ИСХОДНЫЙ ТЕКСТ
········
|
На второй этаж он, несмотря на почтенный возраст (на днях исполнится 85), буквально взлетел. Мгновенно определив интересующего его человека, протянул сухонькую ладошку (говорят, в молодости был настоящим атлетом, мастером спорта СССР по легкой атлетике), но руку жал крепко, цепко держа ее в своей. А глаза, то посверкивали бешеным озорством, то становились колючими или деланно равнодушными (смотря по ситуации).
— Первый раз общаюсь с настоящим разведчиком, — признался я.
— Кто знает, кто знает… Тебе-то откуда знать? Он что, тебе представляться будет? Привет, я разведчик такой-то. Ха-ха. Для разведчика, знаешь, что самое важное? Язык за зубами держать, никому ничего не говорить.
— Ну, к вам это, как мне кажется, не относится.
— Мне можно. Уже тридцать лет, как не при делах, — хохотнул он.
Александр Иванович Калюта отдал внешней разведке более 25 лет. Награжден орденом Красной Звезды, отмечен знаками «За службу в разведке» (за номером 58!), «60 лет ВЧК-КГБ», «70 лет ВЧК-КГБ», удостоен звания «Почетный сотрудник КГБ СССР». Закончил службу в 1992 году в должности начальника первого отдела (внешней разведки) УКГБ УССР по Одесской области.
— Честно говоря, трудно представить вас, Александр Иванович, уходящим от погони с переодеваниями и оружием в руках.
— Ха! И не надо представлять. Потому что мое оружие здесь находилось, — он постучал пальцем по лбу. — Чтобы добывать научные, промышленные секреты для отечественного ВПК, мозги нужны, а не умение стрелять. Контакты заводить. И память хорошую иметь. Я на нее не жалуюсь. Мне, как и всему моему поколению, много чего пришлось пережить. Все началось с войны, оккупации.
— Сколько же вам тогда лет было?
········
ЗАДАЧА A
В каком году Александр Иванович Калюта закончил службу, согласно тексту о разведчике?
········
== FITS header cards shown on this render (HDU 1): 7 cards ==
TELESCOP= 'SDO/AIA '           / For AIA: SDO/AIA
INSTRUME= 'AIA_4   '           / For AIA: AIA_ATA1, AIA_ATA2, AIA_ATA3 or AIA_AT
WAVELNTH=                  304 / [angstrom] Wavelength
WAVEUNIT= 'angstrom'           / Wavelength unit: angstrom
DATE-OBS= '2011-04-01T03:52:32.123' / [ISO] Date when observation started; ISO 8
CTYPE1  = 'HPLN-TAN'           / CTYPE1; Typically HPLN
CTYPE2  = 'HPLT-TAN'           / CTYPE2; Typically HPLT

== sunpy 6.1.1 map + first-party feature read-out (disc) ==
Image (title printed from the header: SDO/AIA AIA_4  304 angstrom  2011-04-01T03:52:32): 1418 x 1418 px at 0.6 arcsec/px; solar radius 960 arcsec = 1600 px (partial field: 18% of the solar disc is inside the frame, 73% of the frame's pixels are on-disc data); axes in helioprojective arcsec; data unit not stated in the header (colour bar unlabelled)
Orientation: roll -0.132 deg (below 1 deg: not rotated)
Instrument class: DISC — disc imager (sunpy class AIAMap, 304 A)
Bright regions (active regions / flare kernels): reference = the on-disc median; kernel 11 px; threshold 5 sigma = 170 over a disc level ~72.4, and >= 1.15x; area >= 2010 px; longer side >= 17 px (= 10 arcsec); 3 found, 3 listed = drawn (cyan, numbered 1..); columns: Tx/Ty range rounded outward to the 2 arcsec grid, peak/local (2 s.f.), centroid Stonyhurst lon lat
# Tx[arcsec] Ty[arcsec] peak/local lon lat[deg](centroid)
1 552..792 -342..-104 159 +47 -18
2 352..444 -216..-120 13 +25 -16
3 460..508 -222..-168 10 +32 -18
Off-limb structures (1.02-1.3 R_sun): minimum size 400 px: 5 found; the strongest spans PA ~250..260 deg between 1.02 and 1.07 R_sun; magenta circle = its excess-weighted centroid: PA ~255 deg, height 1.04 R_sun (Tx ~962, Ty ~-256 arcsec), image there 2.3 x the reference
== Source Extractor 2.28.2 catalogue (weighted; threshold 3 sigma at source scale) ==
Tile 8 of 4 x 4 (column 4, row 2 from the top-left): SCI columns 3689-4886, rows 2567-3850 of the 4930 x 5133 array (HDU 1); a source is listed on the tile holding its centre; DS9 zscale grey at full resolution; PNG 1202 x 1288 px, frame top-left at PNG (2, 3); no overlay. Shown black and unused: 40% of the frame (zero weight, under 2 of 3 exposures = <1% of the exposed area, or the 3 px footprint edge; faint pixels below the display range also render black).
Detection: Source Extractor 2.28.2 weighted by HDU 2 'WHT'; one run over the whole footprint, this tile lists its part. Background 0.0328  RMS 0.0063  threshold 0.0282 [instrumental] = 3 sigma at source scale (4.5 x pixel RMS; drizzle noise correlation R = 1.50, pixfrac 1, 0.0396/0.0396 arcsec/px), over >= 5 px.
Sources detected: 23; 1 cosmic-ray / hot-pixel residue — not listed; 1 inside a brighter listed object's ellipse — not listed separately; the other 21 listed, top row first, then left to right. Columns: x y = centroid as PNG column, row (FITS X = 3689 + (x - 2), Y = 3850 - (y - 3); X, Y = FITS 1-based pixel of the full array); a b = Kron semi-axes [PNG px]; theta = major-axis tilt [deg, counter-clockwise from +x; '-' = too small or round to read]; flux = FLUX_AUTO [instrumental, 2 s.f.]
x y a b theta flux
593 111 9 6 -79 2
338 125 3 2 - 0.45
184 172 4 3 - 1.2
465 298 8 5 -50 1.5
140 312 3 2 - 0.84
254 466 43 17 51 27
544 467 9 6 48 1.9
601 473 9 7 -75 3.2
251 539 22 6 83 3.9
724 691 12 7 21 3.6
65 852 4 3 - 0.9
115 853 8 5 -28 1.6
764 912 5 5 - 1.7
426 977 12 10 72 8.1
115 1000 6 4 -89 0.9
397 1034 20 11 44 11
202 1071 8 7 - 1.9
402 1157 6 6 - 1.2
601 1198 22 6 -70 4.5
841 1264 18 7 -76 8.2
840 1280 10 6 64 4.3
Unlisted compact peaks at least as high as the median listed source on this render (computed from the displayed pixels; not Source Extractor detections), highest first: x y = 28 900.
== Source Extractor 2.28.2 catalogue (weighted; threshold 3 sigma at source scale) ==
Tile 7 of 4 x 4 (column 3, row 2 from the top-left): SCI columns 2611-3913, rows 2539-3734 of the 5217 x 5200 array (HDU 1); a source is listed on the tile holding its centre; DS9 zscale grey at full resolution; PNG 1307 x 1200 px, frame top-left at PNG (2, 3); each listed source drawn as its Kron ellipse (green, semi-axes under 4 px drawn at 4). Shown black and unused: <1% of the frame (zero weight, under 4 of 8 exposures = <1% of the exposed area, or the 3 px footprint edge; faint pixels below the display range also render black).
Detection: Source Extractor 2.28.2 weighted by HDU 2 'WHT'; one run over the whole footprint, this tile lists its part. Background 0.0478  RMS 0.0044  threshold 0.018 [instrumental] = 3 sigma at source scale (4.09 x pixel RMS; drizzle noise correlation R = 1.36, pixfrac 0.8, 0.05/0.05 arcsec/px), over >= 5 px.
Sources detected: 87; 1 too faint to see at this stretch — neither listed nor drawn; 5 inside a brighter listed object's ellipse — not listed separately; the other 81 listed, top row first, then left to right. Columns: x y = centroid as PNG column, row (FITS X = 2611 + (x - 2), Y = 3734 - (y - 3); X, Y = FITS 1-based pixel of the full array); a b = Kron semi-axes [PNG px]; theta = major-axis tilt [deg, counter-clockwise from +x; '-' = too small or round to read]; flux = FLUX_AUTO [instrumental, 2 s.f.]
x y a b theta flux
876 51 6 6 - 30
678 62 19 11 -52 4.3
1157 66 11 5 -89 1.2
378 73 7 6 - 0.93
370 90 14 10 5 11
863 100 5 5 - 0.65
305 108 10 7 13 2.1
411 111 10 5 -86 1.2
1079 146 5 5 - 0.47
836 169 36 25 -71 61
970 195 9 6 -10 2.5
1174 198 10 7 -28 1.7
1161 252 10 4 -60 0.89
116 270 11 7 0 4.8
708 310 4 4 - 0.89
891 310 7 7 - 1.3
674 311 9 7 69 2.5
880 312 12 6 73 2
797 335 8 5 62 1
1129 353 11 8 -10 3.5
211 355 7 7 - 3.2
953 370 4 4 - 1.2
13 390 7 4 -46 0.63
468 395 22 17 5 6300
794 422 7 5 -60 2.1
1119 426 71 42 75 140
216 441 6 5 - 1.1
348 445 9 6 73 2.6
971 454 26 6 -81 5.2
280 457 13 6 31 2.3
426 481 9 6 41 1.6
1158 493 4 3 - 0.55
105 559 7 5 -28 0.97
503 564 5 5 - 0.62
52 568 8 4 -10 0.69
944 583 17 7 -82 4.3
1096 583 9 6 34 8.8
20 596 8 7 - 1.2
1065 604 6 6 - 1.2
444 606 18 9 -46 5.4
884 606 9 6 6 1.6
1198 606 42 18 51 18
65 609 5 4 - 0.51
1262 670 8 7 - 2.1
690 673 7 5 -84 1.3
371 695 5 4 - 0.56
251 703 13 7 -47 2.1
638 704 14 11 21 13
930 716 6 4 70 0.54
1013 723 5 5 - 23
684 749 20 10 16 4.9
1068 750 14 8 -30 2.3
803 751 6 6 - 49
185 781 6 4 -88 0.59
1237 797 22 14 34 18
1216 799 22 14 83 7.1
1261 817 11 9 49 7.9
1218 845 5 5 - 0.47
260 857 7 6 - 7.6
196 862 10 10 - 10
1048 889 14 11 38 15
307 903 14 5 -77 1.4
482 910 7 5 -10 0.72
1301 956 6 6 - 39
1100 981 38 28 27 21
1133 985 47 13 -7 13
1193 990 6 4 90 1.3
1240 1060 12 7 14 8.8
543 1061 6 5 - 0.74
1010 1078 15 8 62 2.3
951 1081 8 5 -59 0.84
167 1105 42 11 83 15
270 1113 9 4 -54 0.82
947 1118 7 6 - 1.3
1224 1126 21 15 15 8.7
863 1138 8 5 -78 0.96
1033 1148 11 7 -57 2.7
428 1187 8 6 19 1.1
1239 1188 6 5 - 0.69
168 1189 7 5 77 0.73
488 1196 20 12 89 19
········
ЗАДАЧА B
Укажите все строки записей, в которых слово «whole» встречается целиком, с учетом регистра.

ПОЛНЫЙ ОТВЕТ A
В 1992 году.

ПОЛНЫЙ ОТВЕТ B
Detection: Source Extractor 2.28.2 weighted by HDU 2 'WHT'; one run over the whole footprint, this tile lists its part. Background 0.0328  RMS 0.0063  threshold 0.0282 [instrumental] = 3 sigma at source scale (4.5 x pixel RMS; drizzle noise correlation R = 1.50, pixfrac 1, 0.0396/0.0396 arcsec/px), over >= 5 px.
Detection: Source Extractor 2.28.2 weighted by HDU 2 'WHT'; one run over the whole footprint, this tile lists its part. Background 0.0478  RMS 0.0044  threshold 0.018 [instrumental] = 3 sigma at source scale (4.09 x pixel RMS; drizzle noise correlation R = 1.36, pixfrac 0.8, 0.05/0.05 arcsec/px), over >= 5 px.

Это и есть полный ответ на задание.